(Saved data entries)
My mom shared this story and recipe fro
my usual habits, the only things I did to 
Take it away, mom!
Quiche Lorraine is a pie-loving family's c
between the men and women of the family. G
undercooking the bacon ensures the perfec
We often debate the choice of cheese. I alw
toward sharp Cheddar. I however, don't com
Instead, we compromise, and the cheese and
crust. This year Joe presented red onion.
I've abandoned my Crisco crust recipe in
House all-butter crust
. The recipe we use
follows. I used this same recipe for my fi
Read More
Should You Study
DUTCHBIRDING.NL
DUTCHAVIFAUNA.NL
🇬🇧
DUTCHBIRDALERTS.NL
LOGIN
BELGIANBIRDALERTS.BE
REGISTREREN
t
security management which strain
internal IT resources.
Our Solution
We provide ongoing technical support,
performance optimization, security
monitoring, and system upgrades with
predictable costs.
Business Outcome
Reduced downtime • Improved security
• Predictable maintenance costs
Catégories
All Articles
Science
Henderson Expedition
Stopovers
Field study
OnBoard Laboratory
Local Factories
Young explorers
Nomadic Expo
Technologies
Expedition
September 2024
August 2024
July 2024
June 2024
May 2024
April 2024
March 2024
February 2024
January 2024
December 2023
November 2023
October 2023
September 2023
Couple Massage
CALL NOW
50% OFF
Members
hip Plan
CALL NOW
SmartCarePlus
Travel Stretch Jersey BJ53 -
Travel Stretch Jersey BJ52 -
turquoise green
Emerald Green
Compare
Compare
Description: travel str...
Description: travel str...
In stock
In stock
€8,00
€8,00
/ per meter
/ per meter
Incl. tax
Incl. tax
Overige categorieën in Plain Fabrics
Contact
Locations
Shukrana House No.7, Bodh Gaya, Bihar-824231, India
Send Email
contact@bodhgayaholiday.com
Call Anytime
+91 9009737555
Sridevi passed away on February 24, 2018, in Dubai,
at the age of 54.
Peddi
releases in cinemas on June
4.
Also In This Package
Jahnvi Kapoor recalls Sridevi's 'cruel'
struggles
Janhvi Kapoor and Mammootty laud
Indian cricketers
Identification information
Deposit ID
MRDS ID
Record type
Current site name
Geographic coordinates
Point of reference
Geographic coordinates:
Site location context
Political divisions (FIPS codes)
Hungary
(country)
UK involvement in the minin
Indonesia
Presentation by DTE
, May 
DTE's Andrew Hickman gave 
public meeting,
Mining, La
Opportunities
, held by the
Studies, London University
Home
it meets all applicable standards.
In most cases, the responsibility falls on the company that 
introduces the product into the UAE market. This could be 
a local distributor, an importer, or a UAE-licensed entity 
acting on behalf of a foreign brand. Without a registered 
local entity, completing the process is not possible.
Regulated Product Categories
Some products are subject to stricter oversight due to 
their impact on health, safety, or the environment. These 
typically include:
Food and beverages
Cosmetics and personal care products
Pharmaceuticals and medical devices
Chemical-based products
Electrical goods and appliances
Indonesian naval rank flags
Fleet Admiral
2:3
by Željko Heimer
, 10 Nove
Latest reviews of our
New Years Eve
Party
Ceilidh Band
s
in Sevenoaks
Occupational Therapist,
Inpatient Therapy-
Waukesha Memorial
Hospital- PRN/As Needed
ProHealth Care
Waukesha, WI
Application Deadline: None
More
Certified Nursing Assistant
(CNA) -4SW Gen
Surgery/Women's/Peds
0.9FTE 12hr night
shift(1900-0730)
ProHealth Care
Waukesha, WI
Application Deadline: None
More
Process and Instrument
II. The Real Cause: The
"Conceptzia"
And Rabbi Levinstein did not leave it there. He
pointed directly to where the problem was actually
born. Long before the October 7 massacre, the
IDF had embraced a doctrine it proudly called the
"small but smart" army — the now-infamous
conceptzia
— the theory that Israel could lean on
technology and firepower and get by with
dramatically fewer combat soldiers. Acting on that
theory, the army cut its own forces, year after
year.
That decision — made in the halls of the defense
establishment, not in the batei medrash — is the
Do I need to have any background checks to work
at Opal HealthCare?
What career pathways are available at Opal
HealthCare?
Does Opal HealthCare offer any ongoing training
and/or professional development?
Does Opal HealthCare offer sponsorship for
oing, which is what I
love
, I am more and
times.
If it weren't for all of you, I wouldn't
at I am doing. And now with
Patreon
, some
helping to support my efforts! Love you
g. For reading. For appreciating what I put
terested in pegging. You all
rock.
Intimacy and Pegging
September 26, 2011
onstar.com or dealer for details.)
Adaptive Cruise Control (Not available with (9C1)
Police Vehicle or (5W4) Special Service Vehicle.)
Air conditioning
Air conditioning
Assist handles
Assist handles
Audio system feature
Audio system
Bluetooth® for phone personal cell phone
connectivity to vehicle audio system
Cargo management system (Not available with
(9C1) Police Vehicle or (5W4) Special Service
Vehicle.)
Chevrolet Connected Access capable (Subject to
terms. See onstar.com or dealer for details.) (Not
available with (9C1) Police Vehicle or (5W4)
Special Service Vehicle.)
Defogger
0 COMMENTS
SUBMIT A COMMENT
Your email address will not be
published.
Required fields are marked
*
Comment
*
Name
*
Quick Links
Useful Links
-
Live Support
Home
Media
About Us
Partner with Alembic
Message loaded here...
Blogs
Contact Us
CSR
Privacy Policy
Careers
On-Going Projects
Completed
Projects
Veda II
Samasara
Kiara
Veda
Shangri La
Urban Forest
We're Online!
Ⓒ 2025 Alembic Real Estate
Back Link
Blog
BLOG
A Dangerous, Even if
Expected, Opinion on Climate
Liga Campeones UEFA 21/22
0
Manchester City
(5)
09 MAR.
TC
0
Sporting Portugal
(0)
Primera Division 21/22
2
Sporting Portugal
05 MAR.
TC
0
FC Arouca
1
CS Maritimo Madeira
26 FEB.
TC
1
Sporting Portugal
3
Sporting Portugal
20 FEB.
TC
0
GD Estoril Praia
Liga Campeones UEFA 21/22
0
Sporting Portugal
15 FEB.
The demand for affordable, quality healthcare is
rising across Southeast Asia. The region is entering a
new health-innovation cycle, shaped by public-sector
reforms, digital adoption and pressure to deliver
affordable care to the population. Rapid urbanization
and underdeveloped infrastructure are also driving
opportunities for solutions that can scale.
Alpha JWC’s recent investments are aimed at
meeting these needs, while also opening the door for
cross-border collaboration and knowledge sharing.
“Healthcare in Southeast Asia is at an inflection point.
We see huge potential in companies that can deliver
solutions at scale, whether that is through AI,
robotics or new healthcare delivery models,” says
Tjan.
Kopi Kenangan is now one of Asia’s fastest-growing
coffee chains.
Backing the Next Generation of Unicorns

# What you should do:
Scan the records above for the word "army". Copy each line that has it.

# Result:
"small but smart" army — the now-infamous
theory, the army cut its own forces, year after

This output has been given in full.